Chief of these is the impact from the Sellafield reprocessing facility in Cumbria through waste dumped into the Irish Sea, but this is a well-documented fear.
Ms Ritchie has just asked a rather pertinent question about Somerset's £14bn Hinkley Point C. This will be the first in a new generation of civil nuclear reactors in the early 2020s, but An Taisce, the National Trust for Ireland, has challenged the UK Government in the High Court (and failed) to stop the construction of a plant that is being built just 250km from the Irish coast.
Putting this Irish issue to one side, Ms Ritchie is one of many MPs concerned about flood risks at the proposed – coastal – nuclear sites. She demanded to know what assessment the Government had made over the chances of the plants one day being deluged as the world's weather becomes ever more violent.
Energy minister Michael Fallon replied that his department concluded in 2011 there was a "low risk", while last year the Government laid down what flood defence works needed to be undertaken ahead of Hinkley C's construction. He could also have mentioned that details of extra safety features emerged in mid-December to protect the plant against a Fukushima-type disaster.
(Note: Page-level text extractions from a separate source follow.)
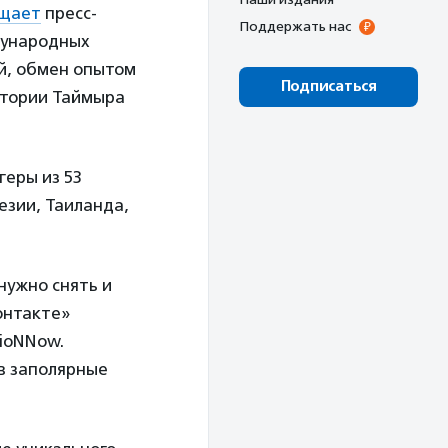
щает
пресс-
Поддержать нас
ждународных
ий, обмен опытом
Подписаться
итории Таймыра
геры из 53
езии, Таиланда,
нужно снять и
онтакте»
sioNNow.
 в заполярные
However, his answer would not have been good enough, even with that additional point. The floods demand that Hinkley's developer, EDF, and the Government take another hard look at whether existing and future nuclear sites are suitably protected.
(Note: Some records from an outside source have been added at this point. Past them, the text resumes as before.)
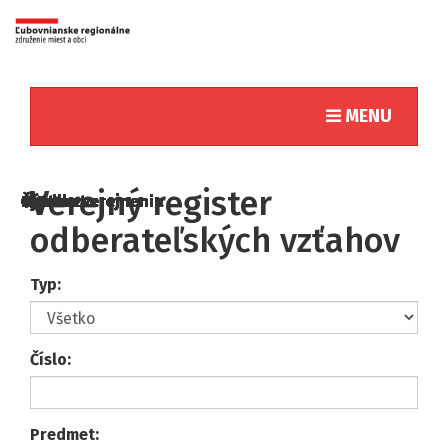
Toggle naviga
MENU
Verejný register
odberateľských vzťahov
Typ:
Číslo:
Predmet: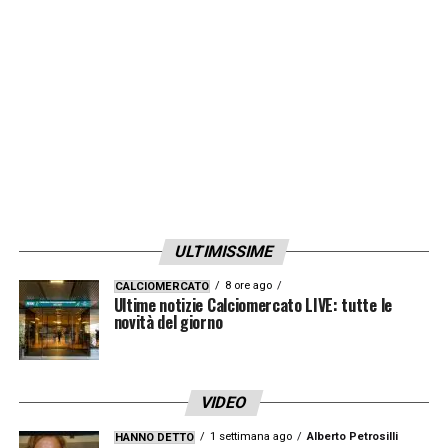
ULTIMISSIME
8 ore ago
CALCIOMERCATO
Ultime notizie Calciomercato LIVE: tutte le
novità del giorno
VIDEO
1 settimana ago
Alberto Petrosilli
HANNO DETTO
Frank Kelly is the chief executive of specialist engineer UK Flood Barriers, which recently installed extra defences to protect the Dounreay nuclear site in the Scottish Highlands. He tells me that none of those responsible for the new plants that we so desperately need to bridge what could ultimately be a yawning energy gap has contacted him about building flood defences. "It should be the first thing they think about," he sighs. "This should be looked at during the design stage."
That is a view that could be coloured by the money his company stands to make out of building these barriers. But Mr Kelly and Ms Ritchie are right: if our politicians haven't learnt much about climate change after years of research, at least they could heed the warnings of the floods and take another look at whether greater defences are needed to prevent catastrophe.